─── TASK MATERIAL

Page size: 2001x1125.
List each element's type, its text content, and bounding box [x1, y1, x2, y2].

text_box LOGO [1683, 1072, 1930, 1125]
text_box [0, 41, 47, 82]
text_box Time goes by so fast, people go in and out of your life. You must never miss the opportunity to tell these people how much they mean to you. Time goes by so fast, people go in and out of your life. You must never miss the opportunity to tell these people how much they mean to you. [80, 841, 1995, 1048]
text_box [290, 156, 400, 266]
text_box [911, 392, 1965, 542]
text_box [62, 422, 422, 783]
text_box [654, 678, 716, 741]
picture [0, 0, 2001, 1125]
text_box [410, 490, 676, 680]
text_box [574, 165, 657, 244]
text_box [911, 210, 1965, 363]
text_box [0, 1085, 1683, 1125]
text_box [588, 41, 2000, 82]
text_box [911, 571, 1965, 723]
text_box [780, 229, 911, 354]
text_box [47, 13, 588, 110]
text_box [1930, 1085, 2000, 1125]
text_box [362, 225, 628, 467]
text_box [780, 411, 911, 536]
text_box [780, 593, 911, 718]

──────
─── TASK MATERIAL

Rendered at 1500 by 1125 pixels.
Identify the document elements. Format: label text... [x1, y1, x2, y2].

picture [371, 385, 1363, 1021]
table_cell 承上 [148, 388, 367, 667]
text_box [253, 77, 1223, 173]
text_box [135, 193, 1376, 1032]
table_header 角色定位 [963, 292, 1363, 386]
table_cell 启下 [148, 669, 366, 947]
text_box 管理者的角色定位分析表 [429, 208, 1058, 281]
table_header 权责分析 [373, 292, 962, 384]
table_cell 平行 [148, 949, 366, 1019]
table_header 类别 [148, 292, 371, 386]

──────

BRIEF: Above are the records; copy exactly the lines from the line with "Page size: 2001x1125." through the line with "text_box [780, 593, 911, 718]", both included.

EXPECTED ANSWER:
Page size: 2001x1125.
List each element's type, its text content, and bounding box [x1, y1, x2, y2].

text_box LOGO [1683, 1072, 1930, 1125]
text_box [0, 41, 47, 82]
text_box Time goes by so fast, people go in and out of your life. You must never miss the opportunity to tell these people how much they mean to you. Time goes by so fast, people go in and out of your life. You must never miss the opportunity to tell these people how much they mean to you. [80, 841, 1995, 1048]
text_box [290, 156, 400, 266]
text_box [911, 392, 1965, 542]
text_box [62, 422, 422, 783]
text_box [654, 678, 716, 741]
picture [0, 0, 2001, 1125]
text_box [410, 490, 676, 680]
text_box [574, 165, 657, 244]
text_box [911, 210, 1965, 363]
text_box [0, 1085, 1683, 1125]
text_box [588, 41, 2000, 82]
text_box [911, 571, 1965, 723]
text_box [780, 229, 911, 354]
text_box [47, 13, 588, 110]
text_box [1930, 1085, 2000, 1125]
text_box [362, 225, 628, 467]
text_box [780, 411, 911, 536]
text_box [780, 593, 911, 718]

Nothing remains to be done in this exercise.